= Description of the task =
Could you retype, exactly and with no pictures, only the lines from the first line of the records below through the line that contains "Abnormality record for"?

= Data to process =
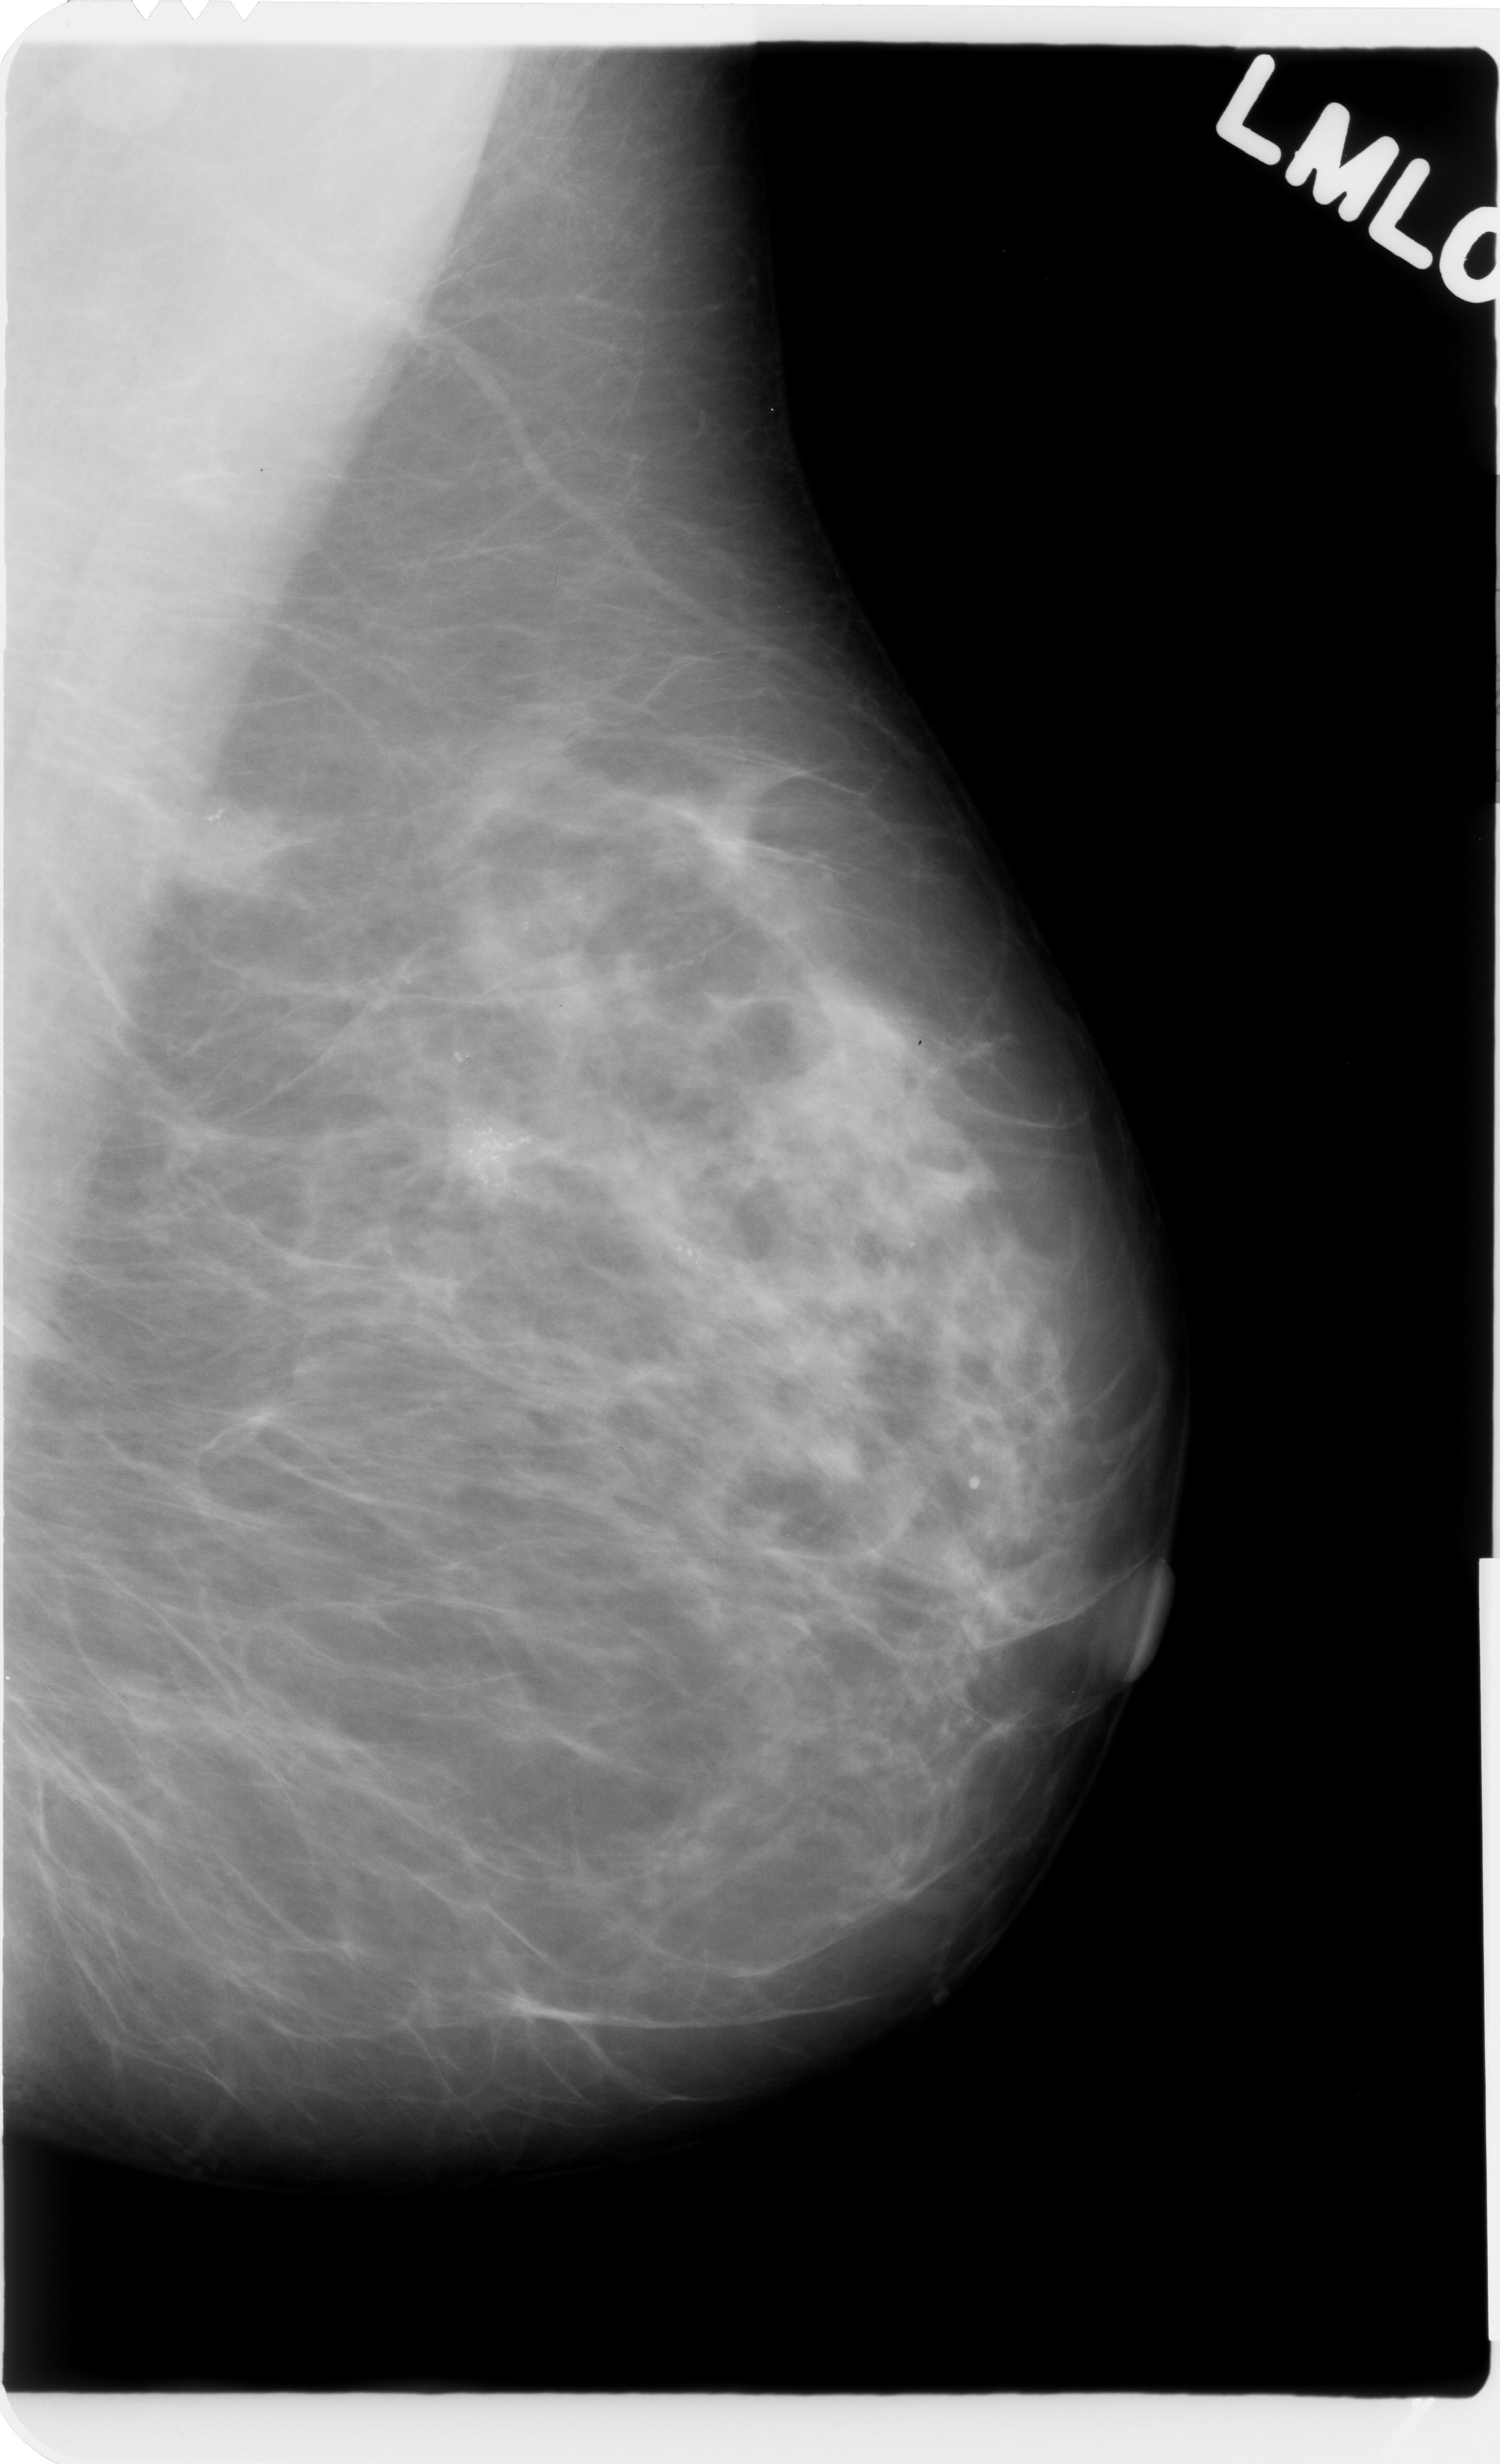
Scanned film-screen mammogram; left breast; mediolateral oblique (MLO) view; breast composition: scattered fibroglandular densities (BI-RADS density category 2 of 4).
Abnormality record for this image: Finding 1 of 3: calcifications, morphology pleomorphic, distribution clustered; BI-RADS assessment category 5; pathology result (as recorded, not read from the image): malignant. Finding 2 of 3: calcifications, morphology pleomorphic, distribution clustered; BI-RADS assessment category 5; subtlety rating 5 on a 1 (subtle) to 5 (obvious) scale; pathology (as recorded): malignant. Finding 3 of 3: calcifications, morphology pleomorphic, distribution clustered; BI-RADS assessment category 5; subtlety rating 5 on a 1 (subtle) to 5 (obvious) scale; pathology (as recorded): malignant.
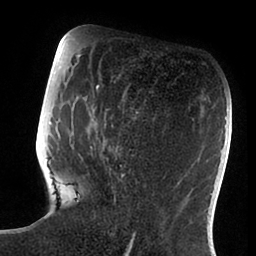
Breast MRI (dynamic contrast-enhanced), one axial slice; slice 33 of 88 in the series (ordered by position); cropped to one breast; dynamic contrast-enhanced series, time point 2 of 6 at this slice position (early post-contrast); 1.5 T; TE 1.9 ms, TR 4 ms; 1.8 mm slice thickness; 256 × 256 image matrix. Female patient.
Structures marked on this image (semi-automatic segmentation, software-assisted and operator-edited):
- enhancing-tissue mask used for the functional tumour volume (all voxels passing the contrast-enhancement thresholds inside the analysis volume; usually the tumour): box from (x=48, y=77) to (x=138, y=239) px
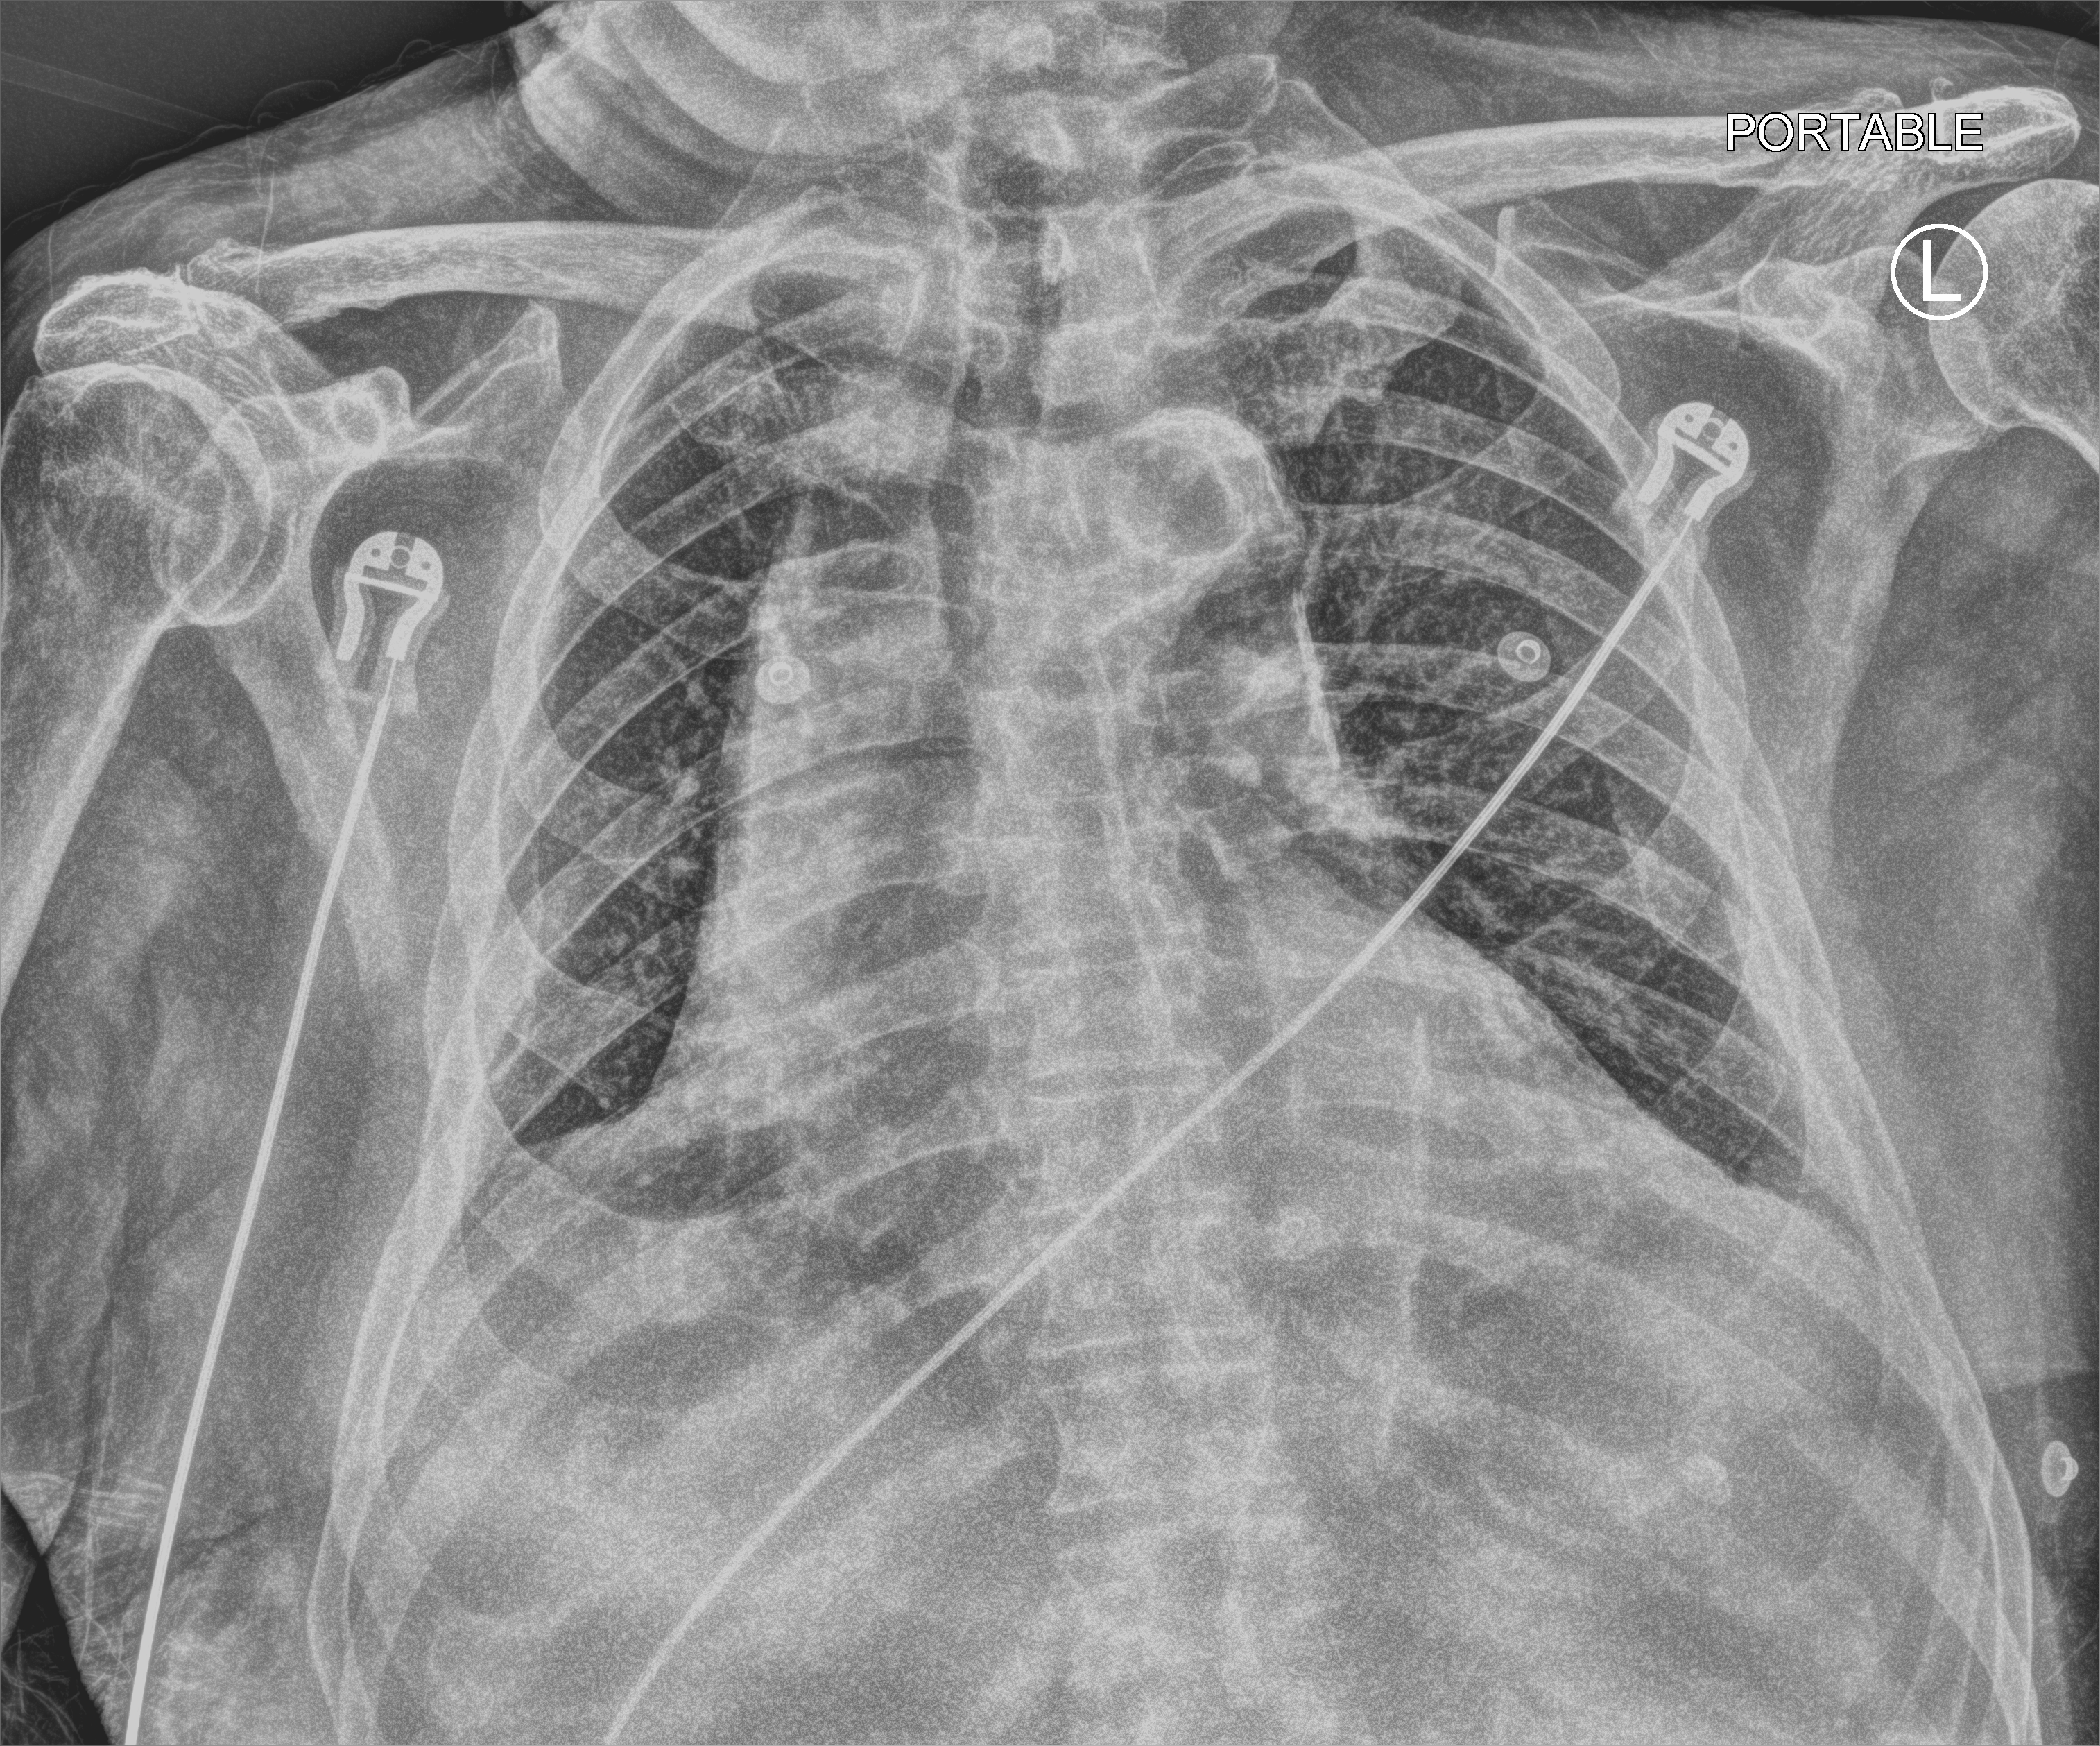
Portable chest radiograph, anteroposterior (AP) projection. Male patient hospitalised with COVID-19, age 75–90 years.
From the hospital-stay record, not from the radiograph (when in the stay this image was taken is not recorded):
- diabetes (admission record): no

= Output for this exercise =
Scanned film-screen mammogram; left breast; mediolateral oblique (MLO) view; breast composition: scattered fibroglandular densities (BI-RADS density category 2 of 4).
Abnormality record for this image: Finding 1 of 3: calcifications, morphology pleomorphic, distribution clustered; BI-RADS assessment category 5; pathology result (as recorded, not read from the image): malignant. Finding 2 of 3: calcifications, morphology pleomorphic, distribution clustered; BI-RADS assessment category 5; subtlety rating 5 on a 1 (subtle) to 5 (obvious) scale; pathology (as recorded): malignant. Finding 3 of 3: calcifications, morphology pleomorphic, distribution clustered; BI-RADS assessment category 5; subtlety rating 5 on a 1 (subtle) to 5 (obvious) scale; pathology (as recorded): malignant.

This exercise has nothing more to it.